The Prime Minister took part in a Memorial Ceremony in the Hall of Remembrance, visited the Cattle Car – Memorial to the Deportees, and toured the Garden of the Righteous Among the Nations. While in the Garden, the Prime Minister commemorated the memory of his grandmother's sister, Evangelia Georgiadou, awarded the title Righteous Among the Nations by Yad Vashem in 1986 for rescuing a Jewish child during the Holocaust.
The Prime Minister signed the Yad Vashem Guest Book and received a facsimile copy of the original certificate awarded to his relative, as well as a volume of the Encyclopedia of the Righteous Among the Nations pertaining to Greek recipients of the title. To date, some 350 Greeks are included in the over 27,500 Righteous Among the Nations – non-Jews who endeavored to save Jews during the Holocaust at risk to their own lives.
"It was important for me to come here to honor the memory of Evangelia Georgiadou and all of the Greeks – as well as everyone else – who during the Holocaust, during this horrible unspeakable tragedy that will forever haunt humanity, performed acts of great bravery to save fellow human beings."
Rescue Story:
Evangelia Georgiadou (b. 1910), a mother of two, lived in Filothei, a suburb of Athens, Greece.
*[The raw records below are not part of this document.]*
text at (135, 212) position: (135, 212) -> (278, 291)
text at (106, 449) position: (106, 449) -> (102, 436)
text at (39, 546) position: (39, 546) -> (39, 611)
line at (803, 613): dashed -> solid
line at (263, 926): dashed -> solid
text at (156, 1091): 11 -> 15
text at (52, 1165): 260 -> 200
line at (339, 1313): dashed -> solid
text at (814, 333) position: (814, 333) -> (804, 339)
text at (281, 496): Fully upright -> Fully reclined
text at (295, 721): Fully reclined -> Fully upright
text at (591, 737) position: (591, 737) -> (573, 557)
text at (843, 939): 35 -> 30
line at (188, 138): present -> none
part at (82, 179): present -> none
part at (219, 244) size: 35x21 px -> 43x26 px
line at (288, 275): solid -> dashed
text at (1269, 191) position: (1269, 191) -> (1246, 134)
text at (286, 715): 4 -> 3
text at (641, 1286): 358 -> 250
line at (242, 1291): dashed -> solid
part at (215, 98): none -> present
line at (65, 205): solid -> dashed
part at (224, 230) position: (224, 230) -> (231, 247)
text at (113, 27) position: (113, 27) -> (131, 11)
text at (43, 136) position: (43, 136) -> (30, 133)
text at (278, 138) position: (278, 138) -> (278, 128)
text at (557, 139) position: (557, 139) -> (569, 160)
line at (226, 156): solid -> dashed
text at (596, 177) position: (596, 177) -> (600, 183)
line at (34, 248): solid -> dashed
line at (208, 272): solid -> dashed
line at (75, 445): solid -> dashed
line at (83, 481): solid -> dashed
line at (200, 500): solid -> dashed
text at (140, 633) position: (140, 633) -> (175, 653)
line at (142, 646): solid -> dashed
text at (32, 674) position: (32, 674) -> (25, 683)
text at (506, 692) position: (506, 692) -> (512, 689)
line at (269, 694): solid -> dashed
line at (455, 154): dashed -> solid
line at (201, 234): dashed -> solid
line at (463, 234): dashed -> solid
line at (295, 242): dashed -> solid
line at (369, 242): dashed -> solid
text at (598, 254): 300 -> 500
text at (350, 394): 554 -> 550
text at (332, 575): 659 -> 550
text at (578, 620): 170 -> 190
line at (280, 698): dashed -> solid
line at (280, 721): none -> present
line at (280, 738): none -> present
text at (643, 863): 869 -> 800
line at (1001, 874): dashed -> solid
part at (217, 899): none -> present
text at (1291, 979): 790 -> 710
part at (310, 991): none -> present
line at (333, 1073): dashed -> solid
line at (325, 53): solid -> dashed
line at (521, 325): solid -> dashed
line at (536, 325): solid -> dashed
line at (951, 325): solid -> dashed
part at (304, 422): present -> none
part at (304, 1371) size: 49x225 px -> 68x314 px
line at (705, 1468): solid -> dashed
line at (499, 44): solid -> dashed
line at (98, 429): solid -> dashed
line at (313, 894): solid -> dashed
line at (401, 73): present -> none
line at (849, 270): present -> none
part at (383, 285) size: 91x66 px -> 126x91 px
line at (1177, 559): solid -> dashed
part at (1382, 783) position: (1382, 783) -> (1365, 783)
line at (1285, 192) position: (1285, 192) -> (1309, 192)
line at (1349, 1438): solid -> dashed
She befriended Bianca Ventura, a Jewish woman originally from Crete, who came to Athens in 1942 after the Germans occupied the island. Bianca and her husband Rafael had two children, Yvette (b. 1936), and Joseph (b. 1938), who were approximately the same age as Georgiadou’s children. When the persecution of the Jews in Athens began, the Ventura family was left penniless. Thus, they began hiding at the homes of various Greek friends all over Athens.
As the situation for the Jews of Greece worsened and the risk to their hosts’ lives grew, Bianca and Raphael decided the family should split up. Bianca appealed to her friend Georgiadou to hide her daughter Yvette. Georgiadou agreed to take the girl into her home, offering her shelter, despite being fully aware of the risk involved. Yvette stayed with Georgiadou and her family from the beginning of 1944 until liberation in October 1944. She was welcomed warmly into the family and treated as Georgiadou’s third child.
Georgiadou did not disclose the girl’s true identity to her neighbors and friends. Once, when Yvette fell dangerously ill, Georgiadou provided her with the maximum medical treatment but did not contact Bianca so as not to worry her. Bianca was unable to communicate with Georgiadou and, therefore, had no news about her daughter, yet was confident that Yvette was in good hands. Bianca Ventura and Evangelia Georgiadou remained best friends after the war, and continued to meet regularly for many years.
On 3 November 1986, Yad Vashem recognized Evangelia Georgiadou as Righteous Among the Nations.